What is an antibiotic?
Substance from a microorganism that kills or inhibits bacteria at low concentrations.
An antibiotic is a chemical substance — originally produced by a microorganism (e.g. a fungus or another bacterium) — that kills bacteria or inhibits their growth at low concentrations, used to treat bacterial infections.
The history of antibiotics begins with Alexander Fleming in 1928, who noticed that the fungus Penicillium notatum growing on a Petri dish inhibited the growth of Staphylococcus. The active substance was called penicillin. Fleming did not pursue large-scale production, but in the late 1930s Howard Florey and Ernst Chain at Oxford developed methods to purify and produce penicillin in quantity, just in time to save many lives during World War II. Fleming, Florey and Chain shared the 1945 Nobel Prize.
Antibiotics may be:
- Bactericidal — kill bacteria (penicillin, streptomycin, ciprofloxacin).
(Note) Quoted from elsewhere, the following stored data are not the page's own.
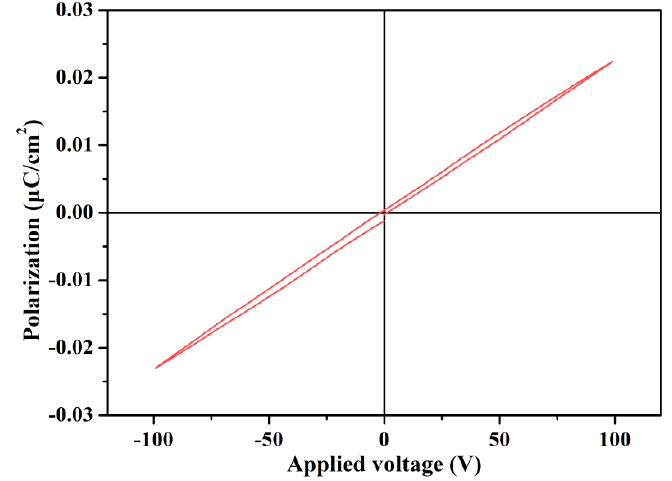
Figure 8. P-V loop of SCPEN film.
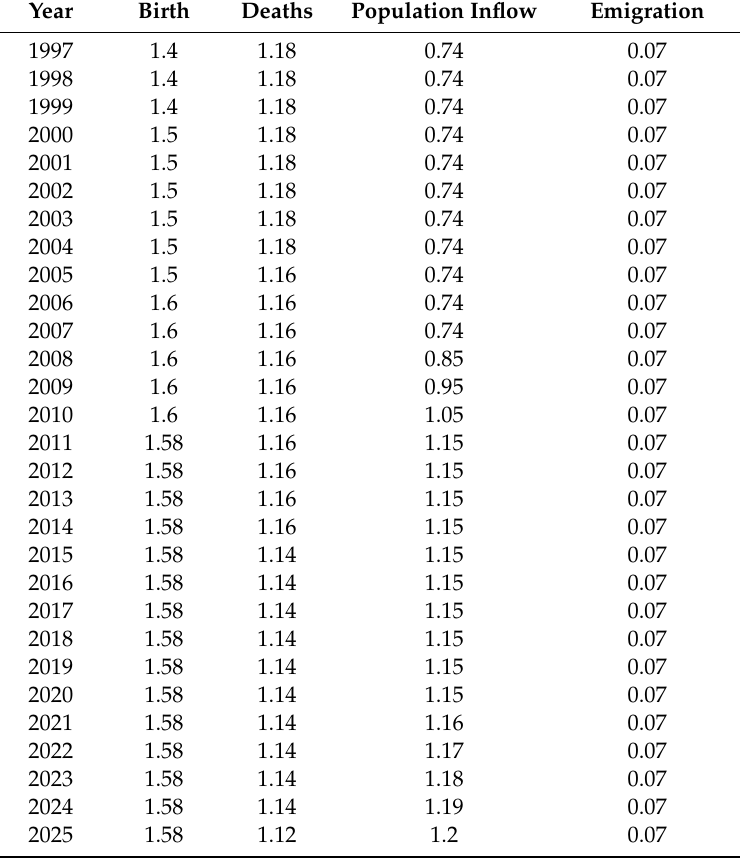
Table 1. List of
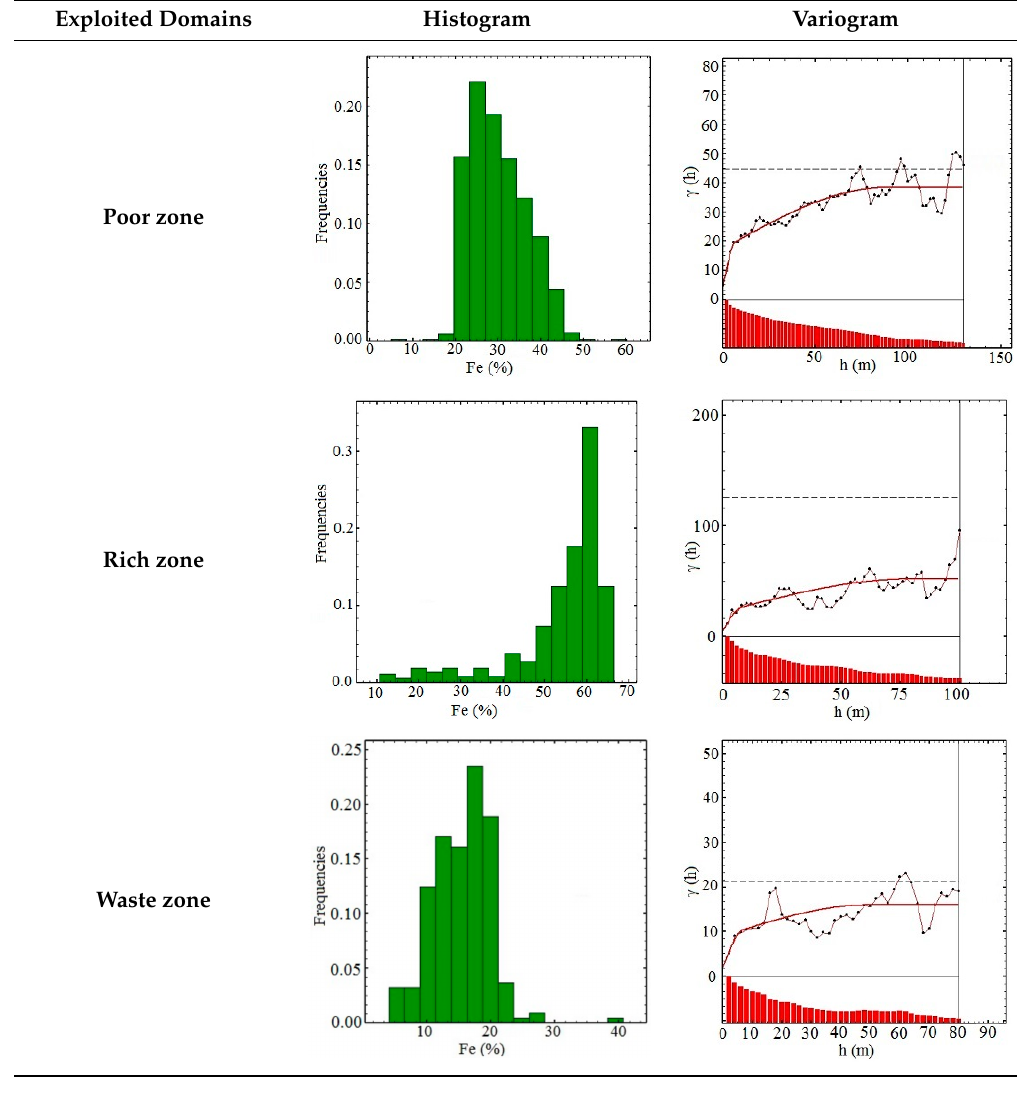
Table 3. Histogram, sample variogram (black points) and the variogram model (red line) for regularized 2.0 m samples for local models (waste, poor and rich domains).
- Bacteriostatic — inhibit bacterial growth and reproduction, leaving the host immune system to clear them (tetracycline, erythromycin).
Antibiotics differ from antiseptics (which kill microbes on surfaces or skin, e.g. ethanol, iodine) and from antivirals (which target viral enzymes — antibiotics do not work on viruses).
- Antibiotic = chemical from microorganism that kills/inhibits bacteria.
- Discovered: Fleming 1928 (penicillin from Penicillium notatum).
- Developed: Florey + Chain 1940s.
- Bactericidal vs bacteriostatic.
- Not the same as antiseptics or antivirals.